To answer your last question, no I wasn’t feeling safe enough to cry even in the first place, and generally don’t anyway, even alone. I’m not sure what the outcome’s going to be, I see T today in a few hours time and just don’t know anything at the moment. Feel all shut down and detached about it all.


Thank you again everyone, for your replies and support Smiler.

LL
Just to update on the therapy side of things (spurred by Jones’ question in Check In thread – thanks Jones Hug two.)

Well the session went really well yesterday and I left feeling pretty positive

T apologized for saying that the tears were getting in the way and recognized immediately I mentioned it that it was a negative/inappropriate thing to say. We didn’t talk that much about it though because I was happy that she understood the significance of the tears and my difficulties with establishing a safe place and to be honest I’m fed up with my own negative perceptions and suspicions and just felt like giving her the benefit of the doubt regardless of what I thought.

Another typically long LL sentence Roll Eyes.

I think she’s probably well aware of how difficult it is for me to express feelings and that the problems I had with establishing a safe place have shown her even more clearly how difficult all this emotional stuff is for me. She did say, sort of in her defence, that you absolutely need a safe place in EMDR because of the intensity of the processing, you need that place to go to in between EMDR sessions and I can see that. Effectively until and unless I can establish a truly safe place that has no negative feelings associations or connotations (including sadness, loss, grief), EMDR will be out for me.

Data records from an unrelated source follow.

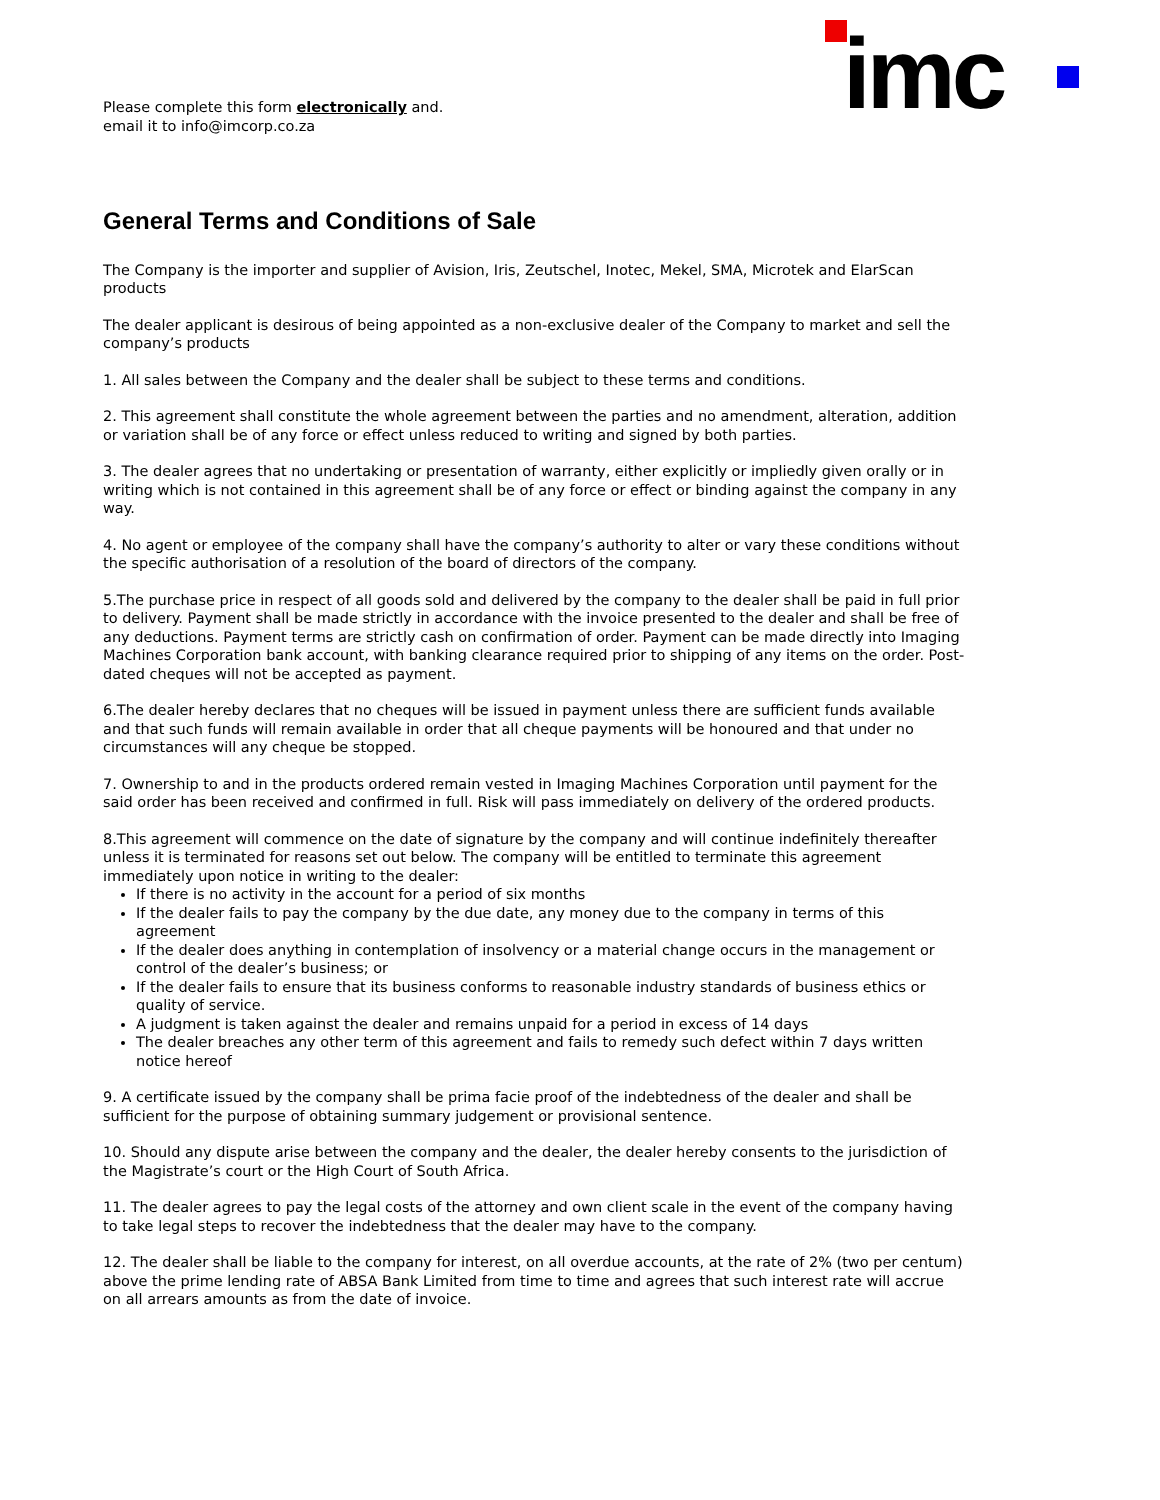Please complete this form electronically and.
email it to info@imcorp.co.za
imc
General Terms and Conditions of Sale
The Company is the importer and supplier of Avision, Iris, Zeutschel, Inotec, Mekel, SMA, Microtek and ElarScan products
The dealer applicant is desirous of being appointed as a non-exclusive dealer of the Company to market and sell the company’s products
1. All sales between the Company and the dealer shall be subject to these terms and conditions.
2. This agreement shall constitute the whole agreement between the parties and no amendment, alteration, addition or variation shall be of any force or effect unless reduced to writing and signed by both parties.
3. The dealer agrees that no undertaking or presentation of warranty, either explicitly or impliedly given orally or in writing which is not contained in this agreement shall be of any force or effect or binding against the company in any way.
4. No agent or employee of the company shall have the company’s authority to alter or vary these conditions without the specific authorisation of a resolution of the board of directors of the company.
5.The purchase price in respect of all goods sold and delivered by the company to the dealer shall be paid in full prior to delivery. Payment shall be made strictly in accordance with the invoice presented to the dealer and shall be free of any deductions. Payment terms are strictly cash on confirmation of order. Payment can be made directly into Imaging Machines Corporation bank account, with banking clearance required prior to shipping of any items on the order. Post-dated cheques will not be accepted as payment.
6.The dealer hereby declares that no cheques will be issued in payment unless there are sufficient funds available and that such funds will remain available in order that all cheque payments will be honoured and that under no circumstances will any cheque be stopped.
7. Ownership to and in the products ordered remain vested in Imaging Machines Corporation until payment for the said order has been received and confirmed in full. Risk will pass immediately on delivery of the ordered products.
8.This agreement will commence on the date of signature by the company and will continue indefinitely thereafter unless it is terminated for reasons set out below. The company will be entitled to terminate this agreement immediately upon notice in writing to the dealer:
If there is no activity in the account for a period of six months
If the dealer fails to pay the company by the due date, any money due to the company in terms of this agreement
If the dealer does anything in contemplation of insolvency or a material change occurs in the management or control of the dealer’s business; or
If the dealer fails to ensure that its business conforms to reasonable industry standards of business ethics or quality of service.
A judgment is taken against the dealer and remains unpaid for a period in excess of 14 days
The dealer breaches any other term of this agreement and fails to remedy such defect within 7 days written notice hereof
9. A certificate issued by the company shall be prima facie proof of the indebtedness of the dealer and shall be sufficient for the purpose of obtaining summary judgement or provisional sentence.
10. Should any dispute arise between the company and the dealer, the dealer hereby consents to the jurisdiction of the Magistrate’s court or the High Court of South Africa.
11. The dealer agrees to pay the legal costs of the attorney and own client scale in the event of the company having to take legal steps to recover the indebtedness that the dealer may have to the company.
12. The dealer shall be liable to the company for interest, on all overdue accounts, at the rate of 2% (two per centum) above the prime lending rate of ABSA Bank Limited from time to time and agrees that such interest rate will accrue on all arrears amounts as from the date of invoice.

We didn’t talk any more about the meaning of my tears or loss/grief etc. I don’t know why but the sessions with this T just whizz by and I always end up feeling like I’ve not managed to talk about everything I’d like to – so I’m becoming quite picky about things I do talk about so as not to waste time or go down repetitive roads that I know are likely to be dead ends. This T is much more actively involved in helping me and therefore the old rambling around and around an endless variety of ever changing topics just isn’t useful here – I’m so much more into actually DOING something in sessions now that I consciously try and stop myself from my usual rambling around the houses. Not always successfully Roll Eyes.

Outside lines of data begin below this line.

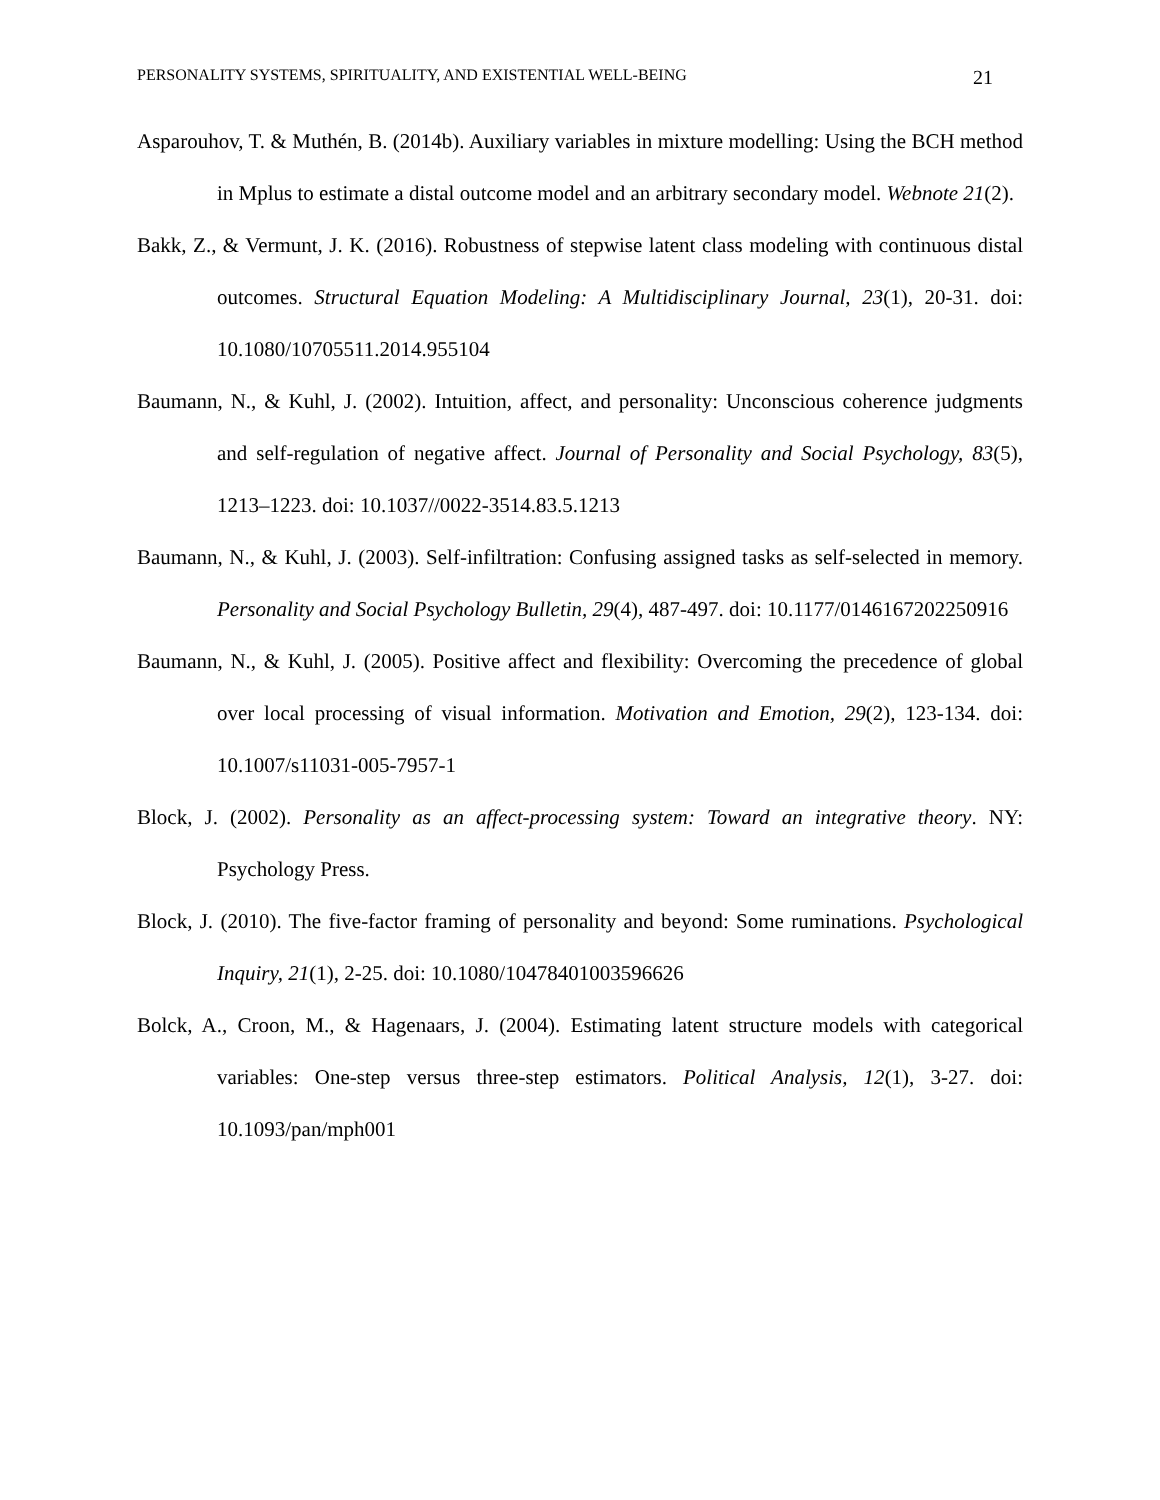PERSONALITY SYSTEMS, SPIRITUALITY, AND EXISTENTIAL WELL-BEING 21
Asparouhov, T. & Muthén, B. (2014b). Auxiliary variables in mixture modelling: Using the BCH method in Mplus to estimate a distal outcome model and an arbitrary secondary model. Webnote 21(2).
Bakk, Z., & Vermunt, J. K. (2016). Robustness of stepwise latent class modeling with continuous distal outcomes. Structural Equation Modeling: A Multidisciplinary Journal, 23(1), 20-31. doi: 10.1080/10705511.2014.955104
Baumann, N., & Kuhl, J. (2002). Intuition, affect, and personality: Unconscious coherence judgments and self-regulation of negative affect. Journal of Personality and Social Psychology, 83(5), 1213–1223. doi: 10.1037//0022-3514.83.5.1213
Baumann, N., & Kuhl, J. (2003). Self-infiltration: Confusing assigned tasks as self-selected in memory. Personality and Social Psychology Bulletin, 29(4), 487-497. doi: 10.1177/0146167202250916
Baumann, N., & Kuhl, J. (2005). Positive affect and flexibility: Overcoming the precedence of global over local processing of visual information. Motivation and Emotion, 29(2), 123-134. doi: 10.1007/s11031-005-7957-1
Block, J. (2002). Personality as an affect-processing system: Toward an integrative theory. NY: Psychology Press.
Block, J. (2010). The five-factor framing of personality and beyond: Some ruminations. Psychological Inquiry, 21(1), 2-25. doi: 10.1080/10478401003596626
Bolck, A., Croon, M., & Hagenaars, J. (2004). Estimating latent structure models with categorical variables: One-step versus three-step estimators. Political Analysis, 12(1), 3-27. doi: 10.1093/pan/mph001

The upside is that I feel like this therapy really is therapy, with specific goals, active exercises and activities and a structure that T brings to each session that despite sometimes feeling like I’m being railroaded into focusing on things I don’t always see as relevant in the moment, is actually exactly what I need.

Lol this has turned more into an update of my therapy generally than just about resolving the crap Monday session.

Anyway, that’s where I’m at currently. Only two more sessions before T takes a Christmas break, but that’s only for two weeks so not too big a deal. She says. Wink

LL
That's brilliant, LL - I'm so happy to hear it. A therapist who can see where she's gone wrong and apologise!! That is a real asset. And I love that both of you are bringing structure to the sessions by being so focused.

I know it can be frustrating to be all geared up for EMDR and then it doesn't happen. I know it was for me - it took quite a while to get to the point where we could actually do it. But at the same time, it's better if the therapist approaches it in a safe way. I'm glad she seems to be doing this.

Big hug LL - hope it continues to go well, but one thing now is at least you know a repair is possible. I'd also say - if you start to feel bad about this incident again, just bring it back to her - there may be more things you need to discuss there.